One of the many reasons we love books is the opportunity they give to increase our empathy, compassion and knowledge through stories of lives far different than ours.
As a child, Terry Helwig moved from town to town with her parents and sisters from one oil field to another. Always hoping the latest move would be permanent, it was never long until her optimism ended and a new job beckoned. As a young girl, Terry and her sisters were left with grandparents and no explanation from their mother as to when she would return for them. Helwig became a mother to her younger sisters providing the comfort and consolation, so necessary as they grew.
She loved her mother but couldn’t understand why they had to live away from her or move so much when they were together. Determined to make the best of what life offered, she tried to accept their lifestyle as Normal. As Helwig matured, she questioned her mother’s decisions and learned what lengths she would go to procure the drugs she couldn’t seem to do without. What is it like never to put down roots? How did Terry come to both love and accept a parent who disappointed her time and time again? How did she go on to make the family she always dreamed of having?
A friend of novelist Sue Monk Kidd for many years, she credits her with helping her come to know she had a story all should read. Terry listened to Sue, and we have the beautiful heartbreaking memoir to read as the result.
If you love books about real people or want to spend time with a woman who has a fantastic story to tell, don’t miss our next show with the author of the fine work Moonlight On Linoleum available from bookshare and public libraries. Like many in adverse circumstances choose to, she has risen in triumph over difficult circumstances most never know. Join us as we speak with this magnificent lady on the next Books And Beyond.
Below you will find information about her and details about how you can attend this unforgettable show.
Terry Helwig began life in 1949 on a farm near Glenwood, Iowa. Her mother, only fifteen at the time, struggled with the rigors of motherhood, farm life, and marriage. Terry’s mother divorced when Terry was two and moved Terry and her younger sister to Colorado. Despite half a dozen daughters and almost as many marriages, Terry’s troubled mother never found contentment.
Terry’s stepfather, a loving and hard-working wildcatter, moved Terry and her sisters to numerous oil towns across the Southwest. By age eleven, Terry had moved ten times and penciled a fifteen-page novel The Lost City of Enchantment, igniting her life-long desire to become a writer.
In her twenties, Terry married her husband Jim of 42 years, lost her mother, and pursued writing as an assistant editor at a public radio and television station in New York State’s Capital Region.

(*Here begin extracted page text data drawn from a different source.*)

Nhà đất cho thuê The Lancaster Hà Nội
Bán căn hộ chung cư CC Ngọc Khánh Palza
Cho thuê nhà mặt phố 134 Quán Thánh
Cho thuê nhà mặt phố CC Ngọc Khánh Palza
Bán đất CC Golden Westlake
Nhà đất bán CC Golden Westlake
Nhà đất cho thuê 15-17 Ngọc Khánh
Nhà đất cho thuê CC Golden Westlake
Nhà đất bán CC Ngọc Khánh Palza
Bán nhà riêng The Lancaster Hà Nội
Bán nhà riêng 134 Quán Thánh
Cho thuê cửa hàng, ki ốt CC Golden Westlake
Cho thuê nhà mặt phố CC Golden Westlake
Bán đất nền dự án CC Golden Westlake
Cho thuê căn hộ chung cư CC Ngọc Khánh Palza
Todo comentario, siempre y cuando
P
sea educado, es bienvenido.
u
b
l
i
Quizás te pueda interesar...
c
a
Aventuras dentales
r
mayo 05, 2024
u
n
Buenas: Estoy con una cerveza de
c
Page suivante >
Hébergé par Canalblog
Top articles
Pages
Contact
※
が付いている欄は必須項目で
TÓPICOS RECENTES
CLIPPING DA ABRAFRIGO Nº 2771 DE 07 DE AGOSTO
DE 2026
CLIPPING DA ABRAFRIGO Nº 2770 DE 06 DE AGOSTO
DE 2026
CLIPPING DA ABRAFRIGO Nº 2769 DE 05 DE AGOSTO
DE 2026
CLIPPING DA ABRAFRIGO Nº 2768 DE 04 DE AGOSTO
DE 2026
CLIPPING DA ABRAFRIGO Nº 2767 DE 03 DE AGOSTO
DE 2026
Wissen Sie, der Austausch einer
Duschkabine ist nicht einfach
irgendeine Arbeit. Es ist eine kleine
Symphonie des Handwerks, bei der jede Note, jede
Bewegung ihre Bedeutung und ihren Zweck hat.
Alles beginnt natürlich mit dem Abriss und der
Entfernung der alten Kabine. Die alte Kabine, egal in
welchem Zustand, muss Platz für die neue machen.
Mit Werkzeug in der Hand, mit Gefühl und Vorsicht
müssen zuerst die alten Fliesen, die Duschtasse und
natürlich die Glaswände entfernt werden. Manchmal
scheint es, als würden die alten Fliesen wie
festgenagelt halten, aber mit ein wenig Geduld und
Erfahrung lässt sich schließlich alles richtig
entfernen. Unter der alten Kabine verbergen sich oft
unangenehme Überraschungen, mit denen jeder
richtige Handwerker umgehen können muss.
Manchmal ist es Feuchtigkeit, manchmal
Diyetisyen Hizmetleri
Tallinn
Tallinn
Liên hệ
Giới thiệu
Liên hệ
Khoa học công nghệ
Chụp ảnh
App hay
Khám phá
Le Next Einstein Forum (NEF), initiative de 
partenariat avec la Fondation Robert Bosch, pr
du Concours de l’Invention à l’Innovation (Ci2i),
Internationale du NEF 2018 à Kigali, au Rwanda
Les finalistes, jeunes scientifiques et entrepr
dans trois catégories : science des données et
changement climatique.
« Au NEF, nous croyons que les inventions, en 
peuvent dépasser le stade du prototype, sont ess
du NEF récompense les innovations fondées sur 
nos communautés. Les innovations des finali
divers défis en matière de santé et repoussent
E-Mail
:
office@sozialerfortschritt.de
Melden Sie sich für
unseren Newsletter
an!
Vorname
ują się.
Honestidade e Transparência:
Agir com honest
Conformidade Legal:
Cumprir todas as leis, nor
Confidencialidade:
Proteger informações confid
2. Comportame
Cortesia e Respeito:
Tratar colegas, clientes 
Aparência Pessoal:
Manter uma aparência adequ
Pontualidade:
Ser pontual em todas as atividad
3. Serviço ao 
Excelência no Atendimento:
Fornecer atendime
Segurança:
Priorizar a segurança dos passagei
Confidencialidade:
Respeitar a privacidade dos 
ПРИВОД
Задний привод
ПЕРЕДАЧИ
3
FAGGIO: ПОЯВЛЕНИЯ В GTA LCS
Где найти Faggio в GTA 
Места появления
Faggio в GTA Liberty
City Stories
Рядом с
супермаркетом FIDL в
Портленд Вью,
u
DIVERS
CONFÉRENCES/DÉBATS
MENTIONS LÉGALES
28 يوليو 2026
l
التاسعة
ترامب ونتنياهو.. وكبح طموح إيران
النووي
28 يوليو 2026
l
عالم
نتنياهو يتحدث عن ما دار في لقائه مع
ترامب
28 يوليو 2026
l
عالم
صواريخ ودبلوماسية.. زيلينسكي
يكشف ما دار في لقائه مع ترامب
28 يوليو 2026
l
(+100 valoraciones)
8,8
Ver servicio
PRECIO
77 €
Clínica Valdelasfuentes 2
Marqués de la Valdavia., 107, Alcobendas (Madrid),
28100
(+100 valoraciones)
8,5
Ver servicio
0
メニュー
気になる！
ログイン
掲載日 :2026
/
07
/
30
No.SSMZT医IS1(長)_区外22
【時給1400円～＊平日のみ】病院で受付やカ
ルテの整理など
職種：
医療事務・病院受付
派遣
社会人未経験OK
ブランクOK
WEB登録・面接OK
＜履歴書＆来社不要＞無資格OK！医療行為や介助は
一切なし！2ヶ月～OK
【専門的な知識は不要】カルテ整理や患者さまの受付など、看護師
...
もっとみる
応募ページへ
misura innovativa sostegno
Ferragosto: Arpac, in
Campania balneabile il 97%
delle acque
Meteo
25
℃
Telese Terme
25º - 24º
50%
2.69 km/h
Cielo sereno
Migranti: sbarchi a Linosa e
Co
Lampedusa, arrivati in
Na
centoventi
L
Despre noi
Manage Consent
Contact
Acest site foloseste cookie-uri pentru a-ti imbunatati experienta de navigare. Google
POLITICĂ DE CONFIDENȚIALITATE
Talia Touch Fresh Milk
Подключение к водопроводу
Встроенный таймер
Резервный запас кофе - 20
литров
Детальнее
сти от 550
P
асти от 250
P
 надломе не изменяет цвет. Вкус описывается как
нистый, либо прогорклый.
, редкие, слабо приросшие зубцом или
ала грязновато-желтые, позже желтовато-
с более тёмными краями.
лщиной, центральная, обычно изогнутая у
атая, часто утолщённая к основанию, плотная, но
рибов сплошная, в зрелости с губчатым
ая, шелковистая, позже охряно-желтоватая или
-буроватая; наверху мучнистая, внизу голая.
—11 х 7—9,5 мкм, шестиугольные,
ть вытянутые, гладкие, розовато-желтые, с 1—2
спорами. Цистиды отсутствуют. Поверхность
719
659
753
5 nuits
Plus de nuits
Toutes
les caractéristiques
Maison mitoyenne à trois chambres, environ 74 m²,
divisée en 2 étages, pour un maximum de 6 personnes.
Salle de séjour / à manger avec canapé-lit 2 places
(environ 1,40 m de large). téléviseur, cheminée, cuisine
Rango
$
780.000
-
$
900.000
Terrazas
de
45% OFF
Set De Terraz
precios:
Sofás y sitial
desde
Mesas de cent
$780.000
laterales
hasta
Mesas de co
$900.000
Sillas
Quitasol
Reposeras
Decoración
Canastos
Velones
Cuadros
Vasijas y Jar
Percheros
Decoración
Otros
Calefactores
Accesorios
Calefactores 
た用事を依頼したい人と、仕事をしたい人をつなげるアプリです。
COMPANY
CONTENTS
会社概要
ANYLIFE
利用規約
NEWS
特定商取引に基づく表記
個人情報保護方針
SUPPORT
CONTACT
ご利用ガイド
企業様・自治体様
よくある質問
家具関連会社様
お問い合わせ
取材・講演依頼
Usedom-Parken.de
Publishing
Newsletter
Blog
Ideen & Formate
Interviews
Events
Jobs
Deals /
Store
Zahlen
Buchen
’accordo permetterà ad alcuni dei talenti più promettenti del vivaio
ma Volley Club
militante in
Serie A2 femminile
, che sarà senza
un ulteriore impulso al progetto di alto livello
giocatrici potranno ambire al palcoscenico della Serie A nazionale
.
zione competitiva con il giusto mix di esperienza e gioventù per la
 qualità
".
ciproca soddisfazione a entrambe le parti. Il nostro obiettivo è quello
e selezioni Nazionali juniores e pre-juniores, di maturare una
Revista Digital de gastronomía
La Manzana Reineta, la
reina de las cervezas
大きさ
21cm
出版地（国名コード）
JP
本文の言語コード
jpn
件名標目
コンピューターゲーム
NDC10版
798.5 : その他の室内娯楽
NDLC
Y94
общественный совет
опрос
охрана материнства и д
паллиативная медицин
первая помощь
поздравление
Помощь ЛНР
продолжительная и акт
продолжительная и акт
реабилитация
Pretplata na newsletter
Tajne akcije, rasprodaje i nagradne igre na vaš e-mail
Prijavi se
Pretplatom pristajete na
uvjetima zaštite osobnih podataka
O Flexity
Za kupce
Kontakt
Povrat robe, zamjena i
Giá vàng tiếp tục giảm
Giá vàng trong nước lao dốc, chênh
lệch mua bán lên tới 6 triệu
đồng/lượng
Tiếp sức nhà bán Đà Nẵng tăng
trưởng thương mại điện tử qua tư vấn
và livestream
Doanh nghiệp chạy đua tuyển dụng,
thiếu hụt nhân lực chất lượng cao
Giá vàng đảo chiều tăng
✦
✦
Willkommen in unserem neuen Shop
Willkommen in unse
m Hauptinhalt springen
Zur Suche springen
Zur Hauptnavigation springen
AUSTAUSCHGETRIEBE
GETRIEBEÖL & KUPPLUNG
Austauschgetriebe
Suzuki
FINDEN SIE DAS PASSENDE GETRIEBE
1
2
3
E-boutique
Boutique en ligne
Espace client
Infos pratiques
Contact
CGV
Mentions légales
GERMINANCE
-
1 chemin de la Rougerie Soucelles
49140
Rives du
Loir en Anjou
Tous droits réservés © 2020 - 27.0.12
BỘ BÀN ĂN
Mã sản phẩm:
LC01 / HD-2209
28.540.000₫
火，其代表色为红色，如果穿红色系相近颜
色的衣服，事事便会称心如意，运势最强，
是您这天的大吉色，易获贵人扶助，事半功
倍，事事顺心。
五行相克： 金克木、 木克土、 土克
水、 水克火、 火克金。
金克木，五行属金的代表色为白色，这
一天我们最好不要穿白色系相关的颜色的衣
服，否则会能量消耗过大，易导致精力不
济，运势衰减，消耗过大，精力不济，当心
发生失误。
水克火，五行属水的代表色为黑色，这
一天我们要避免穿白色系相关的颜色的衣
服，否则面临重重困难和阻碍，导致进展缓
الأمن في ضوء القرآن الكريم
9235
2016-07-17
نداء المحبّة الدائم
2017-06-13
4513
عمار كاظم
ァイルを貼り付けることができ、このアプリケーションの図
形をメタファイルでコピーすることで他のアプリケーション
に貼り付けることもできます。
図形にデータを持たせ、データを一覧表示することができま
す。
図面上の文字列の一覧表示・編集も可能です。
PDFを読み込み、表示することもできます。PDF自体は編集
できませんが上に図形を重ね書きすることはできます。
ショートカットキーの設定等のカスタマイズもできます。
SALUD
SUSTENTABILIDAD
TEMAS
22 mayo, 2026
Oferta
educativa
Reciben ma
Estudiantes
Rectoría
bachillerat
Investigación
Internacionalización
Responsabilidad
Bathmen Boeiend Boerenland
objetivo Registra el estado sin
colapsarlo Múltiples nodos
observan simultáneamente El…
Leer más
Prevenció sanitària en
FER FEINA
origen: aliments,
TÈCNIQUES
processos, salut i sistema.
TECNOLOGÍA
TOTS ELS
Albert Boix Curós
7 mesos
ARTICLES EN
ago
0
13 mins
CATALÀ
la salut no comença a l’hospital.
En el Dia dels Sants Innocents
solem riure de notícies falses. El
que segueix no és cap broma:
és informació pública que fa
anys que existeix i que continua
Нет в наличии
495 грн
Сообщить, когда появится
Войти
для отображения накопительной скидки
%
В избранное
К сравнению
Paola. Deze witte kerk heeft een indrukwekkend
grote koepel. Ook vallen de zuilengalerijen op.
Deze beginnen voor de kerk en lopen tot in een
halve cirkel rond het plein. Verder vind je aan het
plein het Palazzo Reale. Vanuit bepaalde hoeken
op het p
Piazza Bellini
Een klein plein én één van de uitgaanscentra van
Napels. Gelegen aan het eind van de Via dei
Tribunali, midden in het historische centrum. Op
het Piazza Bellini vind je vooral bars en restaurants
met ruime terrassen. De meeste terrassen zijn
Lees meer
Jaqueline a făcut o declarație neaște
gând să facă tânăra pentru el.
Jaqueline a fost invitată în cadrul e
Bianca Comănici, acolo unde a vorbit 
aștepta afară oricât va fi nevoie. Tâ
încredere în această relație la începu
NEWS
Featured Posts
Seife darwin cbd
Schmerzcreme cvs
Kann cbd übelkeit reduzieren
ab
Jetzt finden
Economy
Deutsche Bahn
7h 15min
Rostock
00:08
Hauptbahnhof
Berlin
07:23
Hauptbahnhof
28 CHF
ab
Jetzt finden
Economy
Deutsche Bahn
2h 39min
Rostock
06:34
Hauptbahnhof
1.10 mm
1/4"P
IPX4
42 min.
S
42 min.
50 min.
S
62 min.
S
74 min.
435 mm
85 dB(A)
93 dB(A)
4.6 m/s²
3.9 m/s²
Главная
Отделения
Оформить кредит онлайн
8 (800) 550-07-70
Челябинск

She later graduated Summa Cum Laude from Regis University in Denver, Colorado with a B.A. in Communications.
Ever the student, and compelled by her family dynamics to explore the realm of human motivation and consciousness, Terry studied transpersonal psychology at Naropa University in Boulder, Colorado and later graduated with an MA in Counseling from the College of New Jersey.
While being room mom, team mom and sewing costumes for numerous recitals and plays for her daughter Mandy, Terry wrote, lectured and led workshops for women on personal growth and development. Terry’s writing has appeared in Spirituality and Health, Daily Guideposts and other publications.
Responding to 9/11, Terry created The Thread Project: One World, One Cloth, www.threadproject.com, a textile exhibition encouraging tolerance and compassionate community. As a result of moving so often in childhood, Terry believed people were really more alike than different. To foster community, she invited people worldwide, via the web, to send her a single thread, representing hope—however slim their thread of hope might be. She coined a motto of sorts: Some people say our world is hanging by a thread. I say—a thread is all we need.
Over the next five years, more than forty weavers, in fourteen countries, set up looms in their respective communities to weave tens of thousands of collected threads into tapestries that hung in the United Nations and St. Paul’s Chapel. Now, ten years later, Terry hopes to gift this fabric of humanity to an organization promoting peace. Terry also co-wrote a play about the project called The Thread Narratives, which debuted in Charleston, South Carolina.
The Thread Project exhibited near Ground Zero at St. Paul’s Chapel
For the five-year anniversary of 9/11in New York City
Terry now devotes herself fulltime to writing. Her coming-of-age memoir Moonlight on Linoleum is a luminous story about a first-born daughter taking her younger sisters under-wing and forging a lasting bond of sisterhood. The memoir portrays a turbulent family clinging to the thinnest threads of fortitude and determination, revealing not only the depths to which we can fall but also the heights to which we can rise.
Currently, Terry and her husband Jim divide their time between the coasts of Florida and South Carolina. Their daughter Mandy is an attorney in Washington, DC.
Unflinching in its portrayal, yet told with humor and compassion, Terry Helwig’s compelling memoir Moonlight on Linoleum explores a family’s inner and outer landscape of hope, despair and redemption. Growing up the oldest of six girls in the big-sky country of the American Southwest, Helwig describes her struggle to love and understand her troubled mother. Often left to care for the household and her younger sisters, Helwig forges an unbreakable bond with her sisters as the family moves from one oil town to another. Helwig’s coming-of-age memoir will make you laugh, cry and hunger for more.